After uploading the code, the RGB LED should cycle through red, green, blue, yellow, cyan, magenta, white, and then turn off, with each color displayed for one second.

Understanding the Code

1. Defining the Pins:

   Assign the GPIO pins connected to the RGB LED components.

   const int redPin = 13;
   const int greenPin = 14;
   const int bluePin = 15;
   

2. Initializing the Pins:

   Set the RGB LED pins as outputs.

   void setup() {
     pinMode(redPin, OUTPUT);
     pinMode(greenPin, OUTPUT);
     pinMode(bluePin, OUTPUT);
   }
   

3. Setting the Color:

   The setColor function uses PWM (Pulse Width Modulation) to adjust the brightness of each color component.

   void setColor(unsigned char red, unsigned char green, unsigned char blue) {
     analogWrite(redPin, red);
     analogWrite(greenPin, green);
     analogWrite(bluePin, blue);
   }
   

4. Looping Through Colors:

   In the loop() function, we call setColor() with different values to display various colors, each followed by a 1-second delay.

   void loop() {
     // Red color
     setColor(255, 0, 0);
     delay(1000);
     ...
   
     // Turn off
     setColor(0, 0, 0);
     delay(1000);
   }
   

Experimenting with Colors

You can create your own colors by adjusting the values passed to setColor().

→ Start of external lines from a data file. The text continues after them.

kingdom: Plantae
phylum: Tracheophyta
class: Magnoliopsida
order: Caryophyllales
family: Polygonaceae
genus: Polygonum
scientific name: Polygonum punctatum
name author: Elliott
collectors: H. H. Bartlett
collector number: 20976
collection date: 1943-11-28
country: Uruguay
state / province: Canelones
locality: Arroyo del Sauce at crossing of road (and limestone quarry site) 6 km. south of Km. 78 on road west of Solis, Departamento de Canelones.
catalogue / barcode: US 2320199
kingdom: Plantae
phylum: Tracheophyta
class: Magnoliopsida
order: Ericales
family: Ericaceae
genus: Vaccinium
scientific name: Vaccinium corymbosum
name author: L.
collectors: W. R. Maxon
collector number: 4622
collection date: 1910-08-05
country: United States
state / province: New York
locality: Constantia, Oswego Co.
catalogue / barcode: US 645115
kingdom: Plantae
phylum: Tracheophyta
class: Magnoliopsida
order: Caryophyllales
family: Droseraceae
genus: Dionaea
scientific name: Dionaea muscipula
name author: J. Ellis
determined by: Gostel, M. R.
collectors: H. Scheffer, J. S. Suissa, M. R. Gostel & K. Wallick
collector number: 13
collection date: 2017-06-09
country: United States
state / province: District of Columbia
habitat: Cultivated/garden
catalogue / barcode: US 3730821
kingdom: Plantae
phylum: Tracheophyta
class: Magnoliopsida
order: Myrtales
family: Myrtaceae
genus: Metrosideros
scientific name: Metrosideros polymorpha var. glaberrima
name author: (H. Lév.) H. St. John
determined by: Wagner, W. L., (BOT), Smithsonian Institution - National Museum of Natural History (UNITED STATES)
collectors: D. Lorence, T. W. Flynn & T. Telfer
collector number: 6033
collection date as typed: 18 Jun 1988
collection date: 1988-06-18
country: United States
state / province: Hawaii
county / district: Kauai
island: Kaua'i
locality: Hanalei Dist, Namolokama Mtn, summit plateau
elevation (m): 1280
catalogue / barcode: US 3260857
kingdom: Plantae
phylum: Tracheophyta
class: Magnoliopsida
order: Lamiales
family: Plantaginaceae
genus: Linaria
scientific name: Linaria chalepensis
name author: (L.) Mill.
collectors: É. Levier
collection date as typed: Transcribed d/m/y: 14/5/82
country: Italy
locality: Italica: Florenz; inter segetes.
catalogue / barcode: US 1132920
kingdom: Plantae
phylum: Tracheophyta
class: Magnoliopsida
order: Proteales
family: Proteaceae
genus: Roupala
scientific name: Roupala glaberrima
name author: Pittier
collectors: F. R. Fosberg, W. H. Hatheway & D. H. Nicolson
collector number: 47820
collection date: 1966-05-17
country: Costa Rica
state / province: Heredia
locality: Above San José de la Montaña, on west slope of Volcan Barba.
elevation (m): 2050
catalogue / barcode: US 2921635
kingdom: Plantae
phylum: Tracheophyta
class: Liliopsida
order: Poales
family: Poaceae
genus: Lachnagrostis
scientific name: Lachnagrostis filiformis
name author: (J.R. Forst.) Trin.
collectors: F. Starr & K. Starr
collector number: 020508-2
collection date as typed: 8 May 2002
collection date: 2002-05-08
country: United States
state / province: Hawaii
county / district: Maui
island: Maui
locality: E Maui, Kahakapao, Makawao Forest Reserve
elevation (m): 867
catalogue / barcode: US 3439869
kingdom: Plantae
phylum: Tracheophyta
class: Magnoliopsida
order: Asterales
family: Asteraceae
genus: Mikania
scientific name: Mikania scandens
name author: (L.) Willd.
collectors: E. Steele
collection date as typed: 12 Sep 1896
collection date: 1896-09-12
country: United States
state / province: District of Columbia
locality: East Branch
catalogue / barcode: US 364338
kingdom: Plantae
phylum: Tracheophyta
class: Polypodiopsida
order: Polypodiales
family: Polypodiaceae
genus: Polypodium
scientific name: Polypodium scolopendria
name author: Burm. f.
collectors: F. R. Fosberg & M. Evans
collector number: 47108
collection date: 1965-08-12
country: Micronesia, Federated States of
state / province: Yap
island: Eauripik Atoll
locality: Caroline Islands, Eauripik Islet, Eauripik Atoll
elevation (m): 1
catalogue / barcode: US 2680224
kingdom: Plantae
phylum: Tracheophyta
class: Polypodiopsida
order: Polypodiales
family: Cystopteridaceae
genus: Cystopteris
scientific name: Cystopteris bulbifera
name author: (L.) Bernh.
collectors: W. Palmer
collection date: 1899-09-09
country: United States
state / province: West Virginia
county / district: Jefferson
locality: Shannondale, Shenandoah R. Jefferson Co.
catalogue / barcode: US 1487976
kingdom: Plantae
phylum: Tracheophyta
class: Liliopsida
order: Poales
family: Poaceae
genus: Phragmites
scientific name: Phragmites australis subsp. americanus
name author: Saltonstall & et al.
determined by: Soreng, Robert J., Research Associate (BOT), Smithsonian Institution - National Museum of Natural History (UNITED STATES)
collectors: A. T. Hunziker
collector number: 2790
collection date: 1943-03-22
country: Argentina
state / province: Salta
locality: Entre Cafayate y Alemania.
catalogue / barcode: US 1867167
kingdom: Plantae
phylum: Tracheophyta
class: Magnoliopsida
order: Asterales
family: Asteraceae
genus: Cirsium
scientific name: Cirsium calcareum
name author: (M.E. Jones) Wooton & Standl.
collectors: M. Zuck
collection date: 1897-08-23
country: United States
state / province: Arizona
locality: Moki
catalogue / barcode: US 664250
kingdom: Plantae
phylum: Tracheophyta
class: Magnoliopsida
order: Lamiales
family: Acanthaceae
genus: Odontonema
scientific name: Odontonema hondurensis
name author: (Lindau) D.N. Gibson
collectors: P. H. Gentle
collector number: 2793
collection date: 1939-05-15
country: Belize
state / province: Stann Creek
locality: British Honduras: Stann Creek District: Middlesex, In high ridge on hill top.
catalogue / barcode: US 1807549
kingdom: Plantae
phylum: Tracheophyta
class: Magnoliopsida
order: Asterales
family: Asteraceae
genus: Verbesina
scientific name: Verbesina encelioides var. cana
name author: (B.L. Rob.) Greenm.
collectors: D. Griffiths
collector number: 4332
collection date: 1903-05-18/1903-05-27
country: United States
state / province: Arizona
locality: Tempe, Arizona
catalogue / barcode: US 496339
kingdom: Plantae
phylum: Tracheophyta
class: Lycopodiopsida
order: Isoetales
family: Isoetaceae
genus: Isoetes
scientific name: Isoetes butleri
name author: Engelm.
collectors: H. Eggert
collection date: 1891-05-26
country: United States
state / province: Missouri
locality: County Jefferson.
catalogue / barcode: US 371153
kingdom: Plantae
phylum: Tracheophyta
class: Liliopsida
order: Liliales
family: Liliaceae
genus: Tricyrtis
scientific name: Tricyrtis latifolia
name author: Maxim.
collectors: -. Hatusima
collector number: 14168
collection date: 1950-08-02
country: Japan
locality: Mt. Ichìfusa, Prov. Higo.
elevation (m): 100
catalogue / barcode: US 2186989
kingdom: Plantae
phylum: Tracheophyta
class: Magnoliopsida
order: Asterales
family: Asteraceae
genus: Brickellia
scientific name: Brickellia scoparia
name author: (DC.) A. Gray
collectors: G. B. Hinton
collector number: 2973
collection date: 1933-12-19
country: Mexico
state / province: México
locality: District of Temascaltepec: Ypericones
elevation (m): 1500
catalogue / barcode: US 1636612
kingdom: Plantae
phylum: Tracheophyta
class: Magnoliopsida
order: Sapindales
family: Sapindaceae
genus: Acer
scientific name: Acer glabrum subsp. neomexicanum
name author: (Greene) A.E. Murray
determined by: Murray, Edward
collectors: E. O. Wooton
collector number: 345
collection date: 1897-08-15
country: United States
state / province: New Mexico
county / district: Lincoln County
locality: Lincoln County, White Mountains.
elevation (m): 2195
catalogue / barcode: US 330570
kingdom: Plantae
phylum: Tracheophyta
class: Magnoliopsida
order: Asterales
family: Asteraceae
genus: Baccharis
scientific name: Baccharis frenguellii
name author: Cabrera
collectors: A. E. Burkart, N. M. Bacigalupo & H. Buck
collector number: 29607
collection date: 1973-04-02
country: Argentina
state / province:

The values range from 0 (off) to 255 (full brightness). For example:

• Orange: setColor(255, 165, 0);

• Purple: setColor(128, 0, 128);

To find RGB values for specific colors, you can use a color picker tool or software like Paint.

Conclusion

In this lesson, you’ve learned how to control an RGB LED using the Raspberry Pi Pico and how to create various colors by mixing red, green, and blue light. This knowledge is fundamental for projects involving LED displays, mood lights, or any application requiring color control.